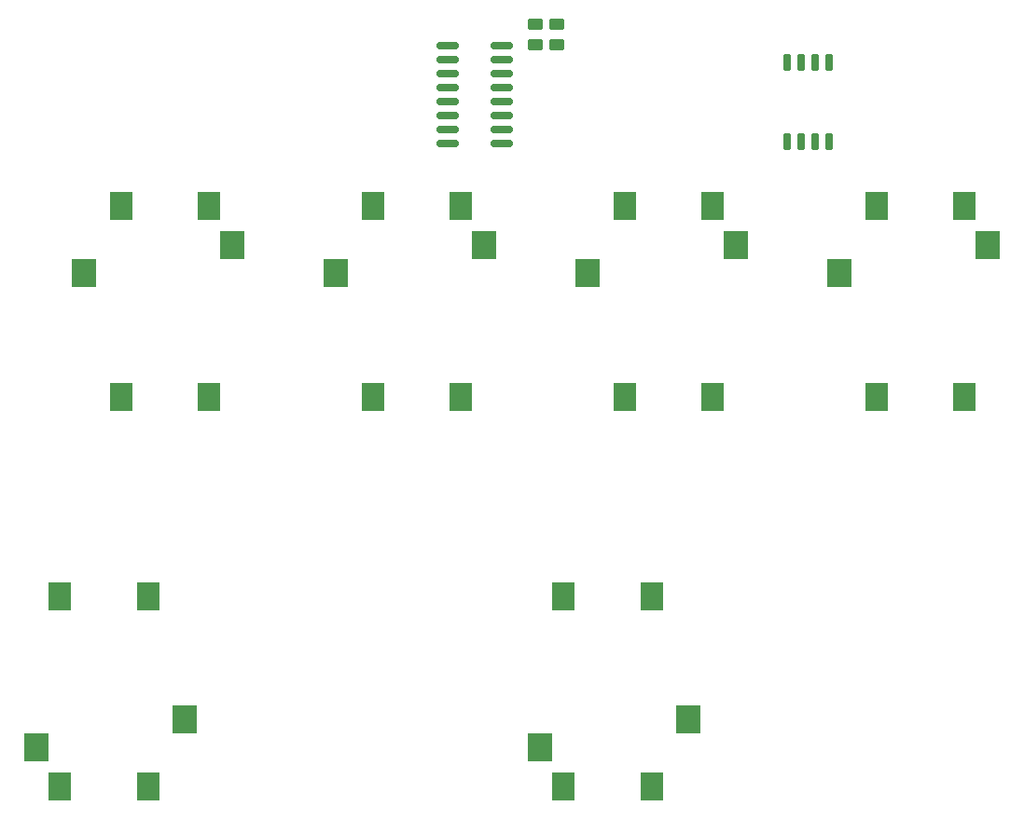
<source format=gbr>
%TF.GenerationSoftware,KiCad,Pcbnew,6.0.10+dfsg-2*%
%TF.CreationDate,2023-01-21T20:21:13+08:00*%
%TF.ProjectId,RKD,524b442e-6b69-4636-9164-5f7063625858,57*%
%TF.SameCoordinates,Original*%
%TF.FileFunction,Paste,Bot*%
%TF.FilePolarity,Positive*%
%FSLAX46Y46*%
G04 Gerber Fmt 4.6, Leading zero omitted, Abs format (unit mm)*
G04 Created by KiCad (PCBNEW 6.0.10+dfsg-2) date 2023-01-21 20:21:13*
%MOMM*%
%LPD*%
G01*
G04 APERTURE LIST*
G04 Aperture macros list*
%AMRoundRect*
0 Rectangle with rounded corners*
0 $1 Rounding radius*
0 $2 $3 $4 $5 $6 $7 $8 $9 X,Y pos of 4 corners*
0 Add a 4 corners polygon primitive as box body*
4,1,4,$2,$3,$4,$5,$6,$7,$8,$9,$2,$3,0*
0 Add four circle primitives for the rounded corners*
1,1,$1+$1,$2,$3*
1,1,$1+$1,$4,$5*
1,1,$1+$1,$6,$7*
1,1,$1+$1,$8,$9*
0 Add four rect primitives between the rounded corners*
20,1,$1+$1,$2,$3,$4,$5,0*
20,1,$1+$1,$4,$5,$6,$7,0*
20,1,$1+$1,$6,$7,$8,$9,0*
20,1,$1+$1,$8,$9,$2,$3,0*%
G04 Aperture macros list end*
%ADD10R,2.032000X2.550000*%
%ADD11R,2.200000X2.500000*%
%ADD12RoundRect,0.150000X-0.150000X0.650000X-0.150000X-0.650000X0.150000X-0.650000X0.150000X0.650000X0*%
%ADD13RoundRect,0.150000X0.825000X0.150000X-0.825000X0.150000X-0.825000X-0.150000X0.825000X-0.150000X0*%
%ADD14RoundRect,0.250000X-0.450000X0.262500X-0.450000X-0.262500X0.450000X-0.262500X0.450000X0.262500X0*%
G04 APERTURE END LIST*
D10*
%TO.C,K2*%
X42570000Y67776126D03*
X34570000Y50494126D03*
X42570000Y50494126D03*
X34570000Y67776126D03*
D11*
X44685000Y64235126D03*
X31195000Y61695126D03*
%TD*%
D10*
%TO.C,K6*%
X6165126Y15064126D03*
X14165126Y32346126D03*
X6165126Y32346126D03*
X14165126Y15064126D03*
D11*
X4050126Y18605126D03*
X17540126Y21145126D03*
%TD*%
D10*
%TO.C,K5*%
X51885126Y15064126D03*
X59885126Y32346126D03*
X51885126Y32346126D03*
X59885126Y15064126D03*
D11*
X49770126Y18605126D03*
X63260126Y21145126D03*
%TD*%
D10*
%TO.C,K4*%
X88290000Y67776126D03*
X80290000Y50494126D03*
X88290000Y50494126D03*
X80290000Y67776126D03*
D11*
X90405000Y64235126D03*
X76915000Y61695126D03*
%TD*%
D10*
%TO.C,K3*%
X65430000Y67776126D03*
X57430000Y50494126D03*
X65430000Y50494126D03*
X57430000Y67776126D03*
D11*
X67545000Y64235126D03*
X54055000Y61695126D03*
%TD*%
D10*
%TO.C,K1*%
X19710000Y67776126D03*
X11710000Y50494126D03*
X19710000Y50494126D03*
X11710000Y67776126D03*
D11*
X21825000Y64235126D03*
X8335000Y61695126D03*
%TD*%
D12*
%TO.C,U1*%
X72156400Y80869326D03*
X73426400Y80869326D03*
X74696400Y80869326D03*
X75966400Y80869326D03*
X75966400Y73669326D03*
X74696400Y73669326D03*
X73426400Y73669326D03*
X72156400Y73669326D03*
%TD*%
D13*
%TO.C,U3*%
X46285000Y82400126D03*
X46285000Y81130126D03*
X46285000Y79860126D03*
X46285000Y78590126D03*
X46285000Y77320126D03*
X46285000Y76050126D03*
X46285000Y74780126D03*
X46285000Y73510126D03*
X41335000Y73510126D03*
X41335000Y74780126D03*
X41335000Y76050126D03*
X41335000Y77320126D03*
X41335000Y78590126D03*
X41335000Y79860126D03*
X41335000Y81130126D03*
X41335000Y82400126D03*
%TD*%
D14*
%TO.C,R12*%
X49372600Y84277826D03*
X49372600Y82452826D03*
%TD*%
%TO.C,R9*%
X51277600Y84277826D03*
X51277600Y82452826D03*
%TD*%
M02*

</source>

→ **EXERCISE DIRECTIONS**
Please, from the entries above, set down exactly the lines from the one containing "20,1,$1+$1,$8,$9,$2,$3,0*%" through the one containing "X19710000Y50494126D03*", and only those.

→ **YOUR SOLUTION**
20,1,$1+$1,$8,$9,$2,$3,0*%
G04 Aperture macros list end*
%ADD10R,2.032000X2.550000*%
%ADD11R,2.200000X2.500000*%
%ADD12RoundRect,0.150000X-0.150000X0.650000X-0.150000X-0.650000X0.150000X-0.650000X0.150000X0.650000X0*%
%ADD13RoundRect,0.150000X0.825000X0.150000X-0.825000X0.150000X-0.825000X-0.150000X0.825000X-0.150000X0*%
%ADD14RoundRect,0.250000X-0.450000X0.262500X-0.450000X-0.262500X0.450000X-0.262500X0.450000X0.262500X0*%
G04 APERTURE END LIST*
D10*
%TO.C,K2*%
X42570000Y67776126D03*
X34570000Y50494126D03*
X42570000Y50494126D03*
X34570000Y67776126D03*
D11*
X44685000Y64235126D03*
X31195000Y61695126D03*
%TD*%
D10*
%TO.C,K6*%
X6165126Y15064126D03*
X14165126Y32346126D03*
X6165126Y32346126D03*
X14165126Y15064126D03*
D11*
X4050126Y18605126D03*
X17540126Y21145126D03*
%TD*%
D10*
%TO.C,K5*%
X51885126Y15064126D03*
X59885126Y32346126D03*
X51885126Y32346126D03*
X59885126Y15064126D03*
D11*
X49770126Y18605126D03*
X63260126Y21145126D03*
%TD*%
D10*
%TO.C,K4*%
X88290000Y67776126D03*
X80290000Y50494126D03*
X88290000Y50494126D03*
X80290000Y67776126D03*
D11*
X90405000Y64235126D03*
X76915000Y61695126D03*
%TD*%
D10*
%TO.C,K3*%
X65430000Y67776126D03*
X57430000Y50494126D03*
X65430000Y50494126D03*
X57430000Y67776126D03*
D11*
X67545000Y64235126D03*
X54055000Y61695126D03*
%TD*%
D10*
%TO.C,K1*%
X19710000Y67776126D03*
X11710000Y50494126D03*
X19710000Y50494126D03*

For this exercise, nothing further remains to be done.